**The task:** Write out every line of the data that follows, reproducing each one without any change.

**Data for this exercise:**
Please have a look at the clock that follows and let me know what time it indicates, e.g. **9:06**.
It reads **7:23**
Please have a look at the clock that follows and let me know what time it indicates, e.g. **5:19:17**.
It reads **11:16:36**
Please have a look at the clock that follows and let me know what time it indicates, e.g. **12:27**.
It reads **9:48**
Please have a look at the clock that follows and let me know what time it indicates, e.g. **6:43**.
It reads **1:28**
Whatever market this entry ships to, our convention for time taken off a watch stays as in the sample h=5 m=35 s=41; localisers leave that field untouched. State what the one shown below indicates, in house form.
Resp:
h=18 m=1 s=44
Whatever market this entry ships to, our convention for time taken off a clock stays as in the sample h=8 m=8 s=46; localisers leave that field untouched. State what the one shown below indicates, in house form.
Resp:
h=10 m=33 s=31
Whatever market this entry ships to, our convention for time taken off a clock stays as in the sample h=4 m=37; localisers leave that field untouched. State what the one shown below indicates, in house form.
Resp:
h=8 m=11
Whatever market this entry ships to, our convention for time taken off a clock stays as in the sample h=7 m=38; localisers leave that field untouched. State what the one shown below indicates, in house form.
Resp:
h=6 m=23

**Response to this task:**
Please have a look at the clock that follows and let me know what time it indicates, e.g. **9:06**.
It reads **7:23**
Please have a look at the clock that follows and let me know what time it indicates, e.g. **5:19:17**.
It reads **11:16:36**
Please have a look at the clock that follows and let me know what time it indicates, e.g. **12:27**.
It reads **9:48**
Please have a look at the clock that follows and let me know what time it indicates, e.g. **6:43**.
It reads **1:28**
Whatever market this entry ships to, our convention for time taken off a watch stays as in the sample h=5 m=35 s=41; localisers leave that field untouched. State what the one shown below indicates, in house form.
Resp:
h=18 m=1 s=44
Whatever market this entry ships to, our convention for time taken off a clock stays as in the sample h=8 m=8 s=46; localisers leave that field untouched. State what the one shown below indicates, in house form.
Resp:
h=10 m=33 s=31
Whatever market this entry ships to, our convention for time taken off a clock stays as in the sample h=4 m=37; localisers leave that field untouched. State what the one shown below indicates, in house form.
Resp:
h=8 m=11
Whatever market this entry ships to, our convention for time taken off a clock stays as in the sample h=7 m=38; localisers leave that field untouched. State what the one shown below indicates, in house form.
Resp:
h=6 m=23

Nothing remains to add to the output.